[[ Collected data, beginning ]]

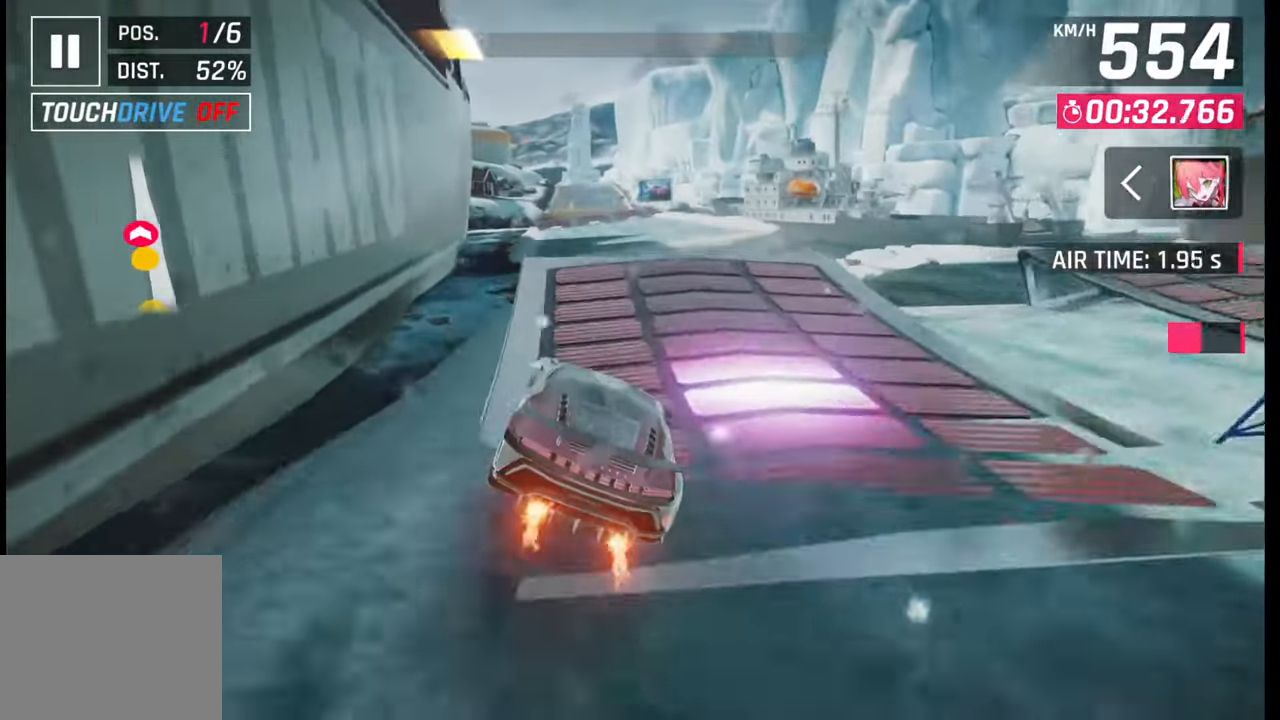
{"buttons": ["CROSS", "R1"], "left_stick": "left", "right_stick": "center", "events": [[100, "CROSS", "down"], [100, "R1", "down"], [133, "left_stick", "left"], [167, "CROSS", "up"], [167, "R1", "up"], [233, "R1", "down"], [250, "CROSS", "down"], [333, "CROSS", "up"], [333, "R1", "up"], [383, "CROSS", "down"], [383, "R1", "down"]]}
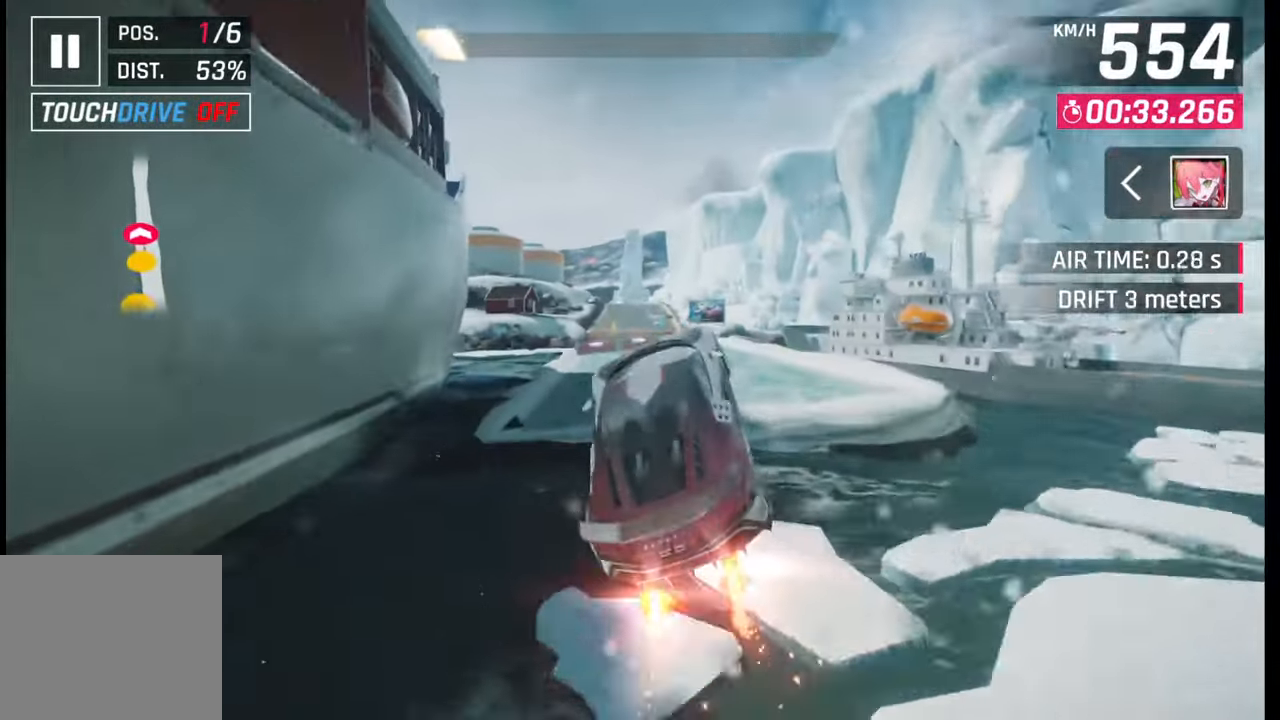
{"buttons": [], "left_stick": "right", "right_stick": "center", "events": [[17, "CROSS", "up"], [33, "R1", "up"], [50, "left_stick", "center"], [117, "SQUARE", "down"], [200, "SQUARE", "up"], [383, "left_stick", "left"], [500, "left_stick", "right"]]}
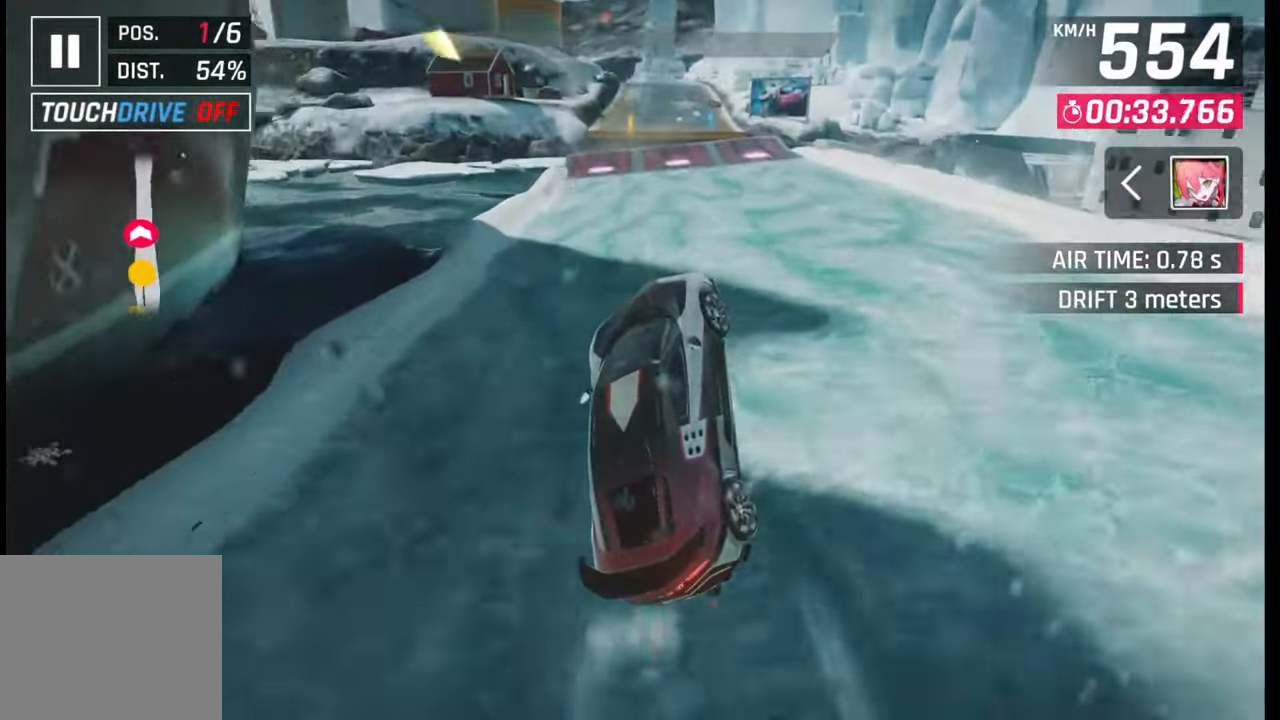
{"buttons": [], "left_stick": "center", "right_stick": "center", "events": [[167, "left_stick", "center"], [433, "SQUARE", "down"], [467, "CROSS", "down"], [467, "SQUARE", "up"], [483, "CROSS", "up"]]}
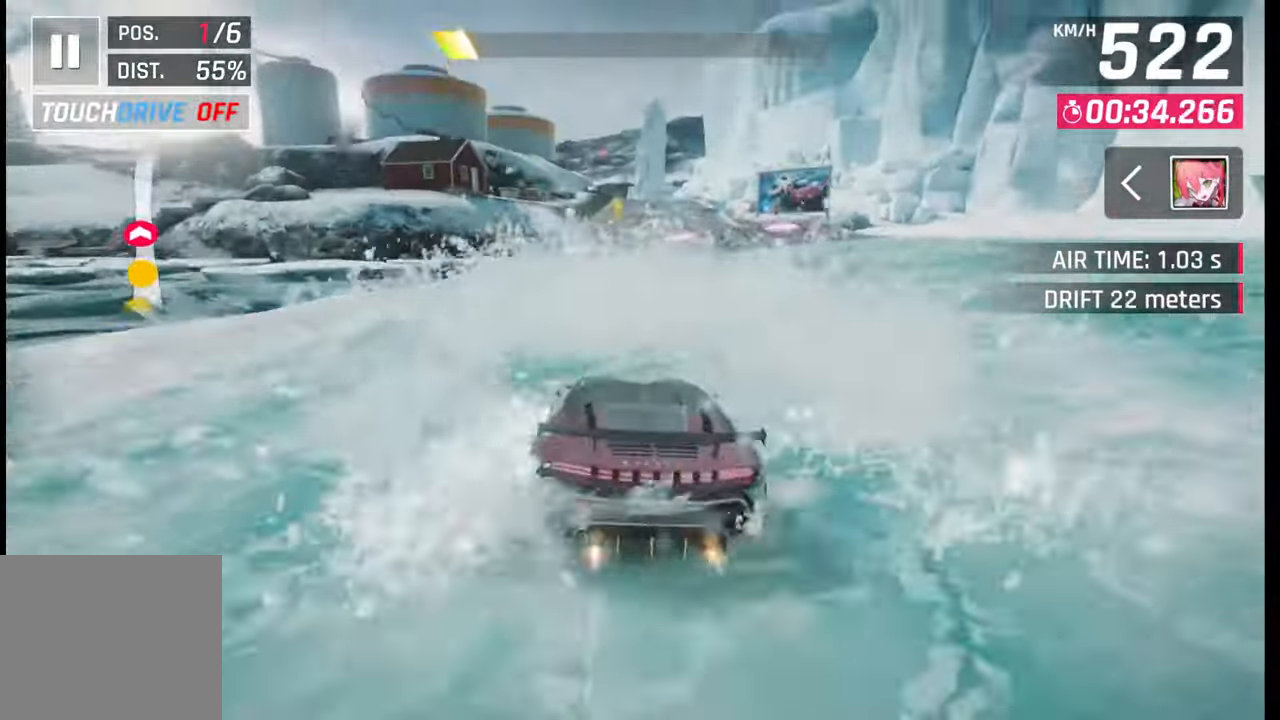
{"buttons": [], "left_stick": "right", "right_stick": "center", "events": [[300, "SQUARE", "down"], [300, "left_stick", "right"], [333, "CROSS", "down"], [333, "SQUARE", "up"], [350, "CROSS", "up"]]}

[[ Collected data, end ]]

**Task brief**
An exact copy of the listing is required, excluding any pictures.

**Response to the exercise**
{"buttons": ["CROSS", "R1"], "left_stick": "left", "right_stick": "center", "events": [[100, "CROSS", "down"], [100, "R1", "down"], [133, "left_stick", "left"], [167, "CROSS", "up"], [167, "R1", "up"], [233, "R1", "down"], [250, "CROSS", "down"], [333, "CROSS", "up"], [333, "R1", "up"], [383, "CROSS", "down"], [383, "R1", "down"]]}
{"buttons": [], "left_stick": "right", "right_stick": "center", "events": [[17, "CROSS", "up"], [33, "R1", "up"], [50, "left_stick", "center"], [117, "SQUARE", "down"], [200, "SQUARE", "up"], [383, "left_stick", "left"], [500, "left_stick", "right"]]}
{"buttons": [], "left_stick": "center", "right_stick": "center", "events": [[167, "left_stick", "center"], [433, "SQUARE", "down"], [467, "CROSS", "down"], [467, "SQUARE", "up"], [483, "CROSS", "up"]]}
{"buttons": [], "left_stick": "right", "right_stick": "center", "events": [[300, "SQUARE", "down"], [300, "left_stick", "right"], [333, "CROSS", "down"], [333, "SQUARE", "up"], [350, "CROSS", "up"]]}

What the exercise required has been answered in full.